I think I may be able to justify this, and I do not believe it is over-the-top or breaks the web.

https - secure HTML - provides encryption and authentication between the end points of the web based connection. Encryption means that the data being sent and received is scrambled from prying eyes, and authentication means that you are certain of with whom you are communicating.

These cases are not (as often) relevant over a wired connection, but when using open Wifi (like at Panera, Starbucks, McDonalds, hotels, and lots of other places) it is way too easy for someone to sniff user names, passwords, credit card numbers, and other account information right out of the wireless broadcast. It is significantly more difficult with the encryption that https provide.

The same holds true for uncontrolled wired connections.
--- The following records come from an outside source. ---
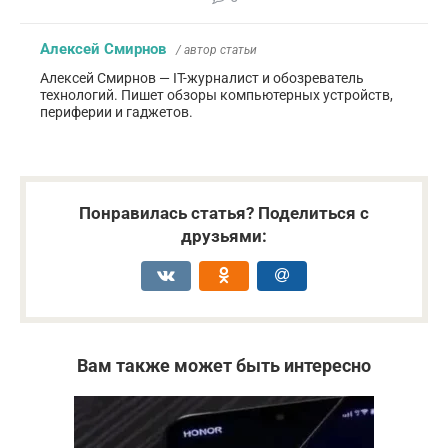
Алексей Смирнов
/ автор статьи
Алексей Смирнов — IT-журналист и обозреватель
технологий. Пишет обзоры компьютерных устройств,
периферии и гаджетов.
Понравилась статья? Поделиться с
друзьями:
Вам также может быть интересно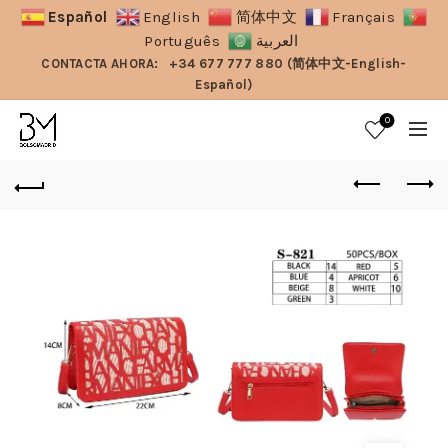
Español
English
简体中文
Français
Português
العربية
CONTACTA AHORA:
+34 677 777 880 (简体中文-English-
Español)
0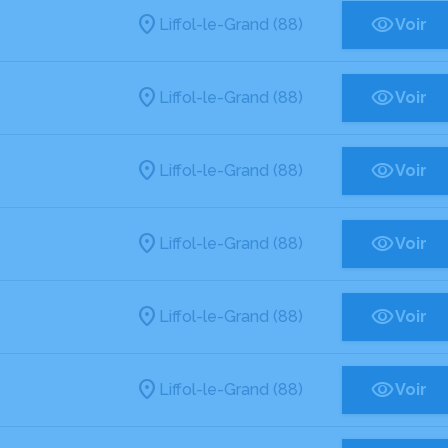
Liffol-le-Grand (88)
Voir
Liffol-le-Grand (88)
Voir
Liffol-le-Grand (88)
Voir
Liffol-le-Grand (88)
Voir
Liffol-le-Grand (88)
Voir
Liffol-le-Grand (88)
Voir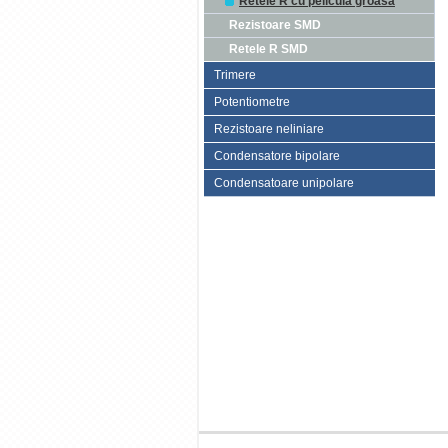
Retele R cu pelicula groasa
Rezistoare SMD
Retele R SMD
Trimere
Potentiometre
Rezistoare neliniare
Condensatore bipolare
Condensatoare unipolare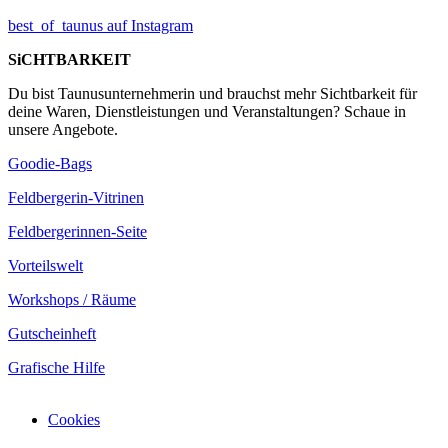
best_of_taunus auf Instagram
SiCHTBARKEIT
Du bist Taunusunternehmerin und brauchst mehr Sichtbarkeit für
deine Waren, Dienstleistungen und Veranstaltungen? Schaue in
unsere Angebote.
Goodie-Bags
Feldbergerin-Vitrinen
Feldbergerinnen-Seite
Vorteilswelt
Workshops / Räume
Gutscheinheft
Grafische Hilfe
Cookies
If you've ever plugged a laptop in a hotel room's ethernet and looked at your network neigborhood to notice who left file sharing turned on and their firewall turned off, you'll get an idea of how easy it is to set yourself up as a "man-in-the-middle" and sniff all those users traffic right off the wire.

Side note: It is possible for governments to obtain security certificates allowing them to appear as the authentic website you are trying to access, and thereby convince you that you are securely connected and authenticated to the place you want when they are actually able to decrypt all your information AND YOU WOULD NOT KNOW THIS. But as far as I know, individuals cannot YET do this.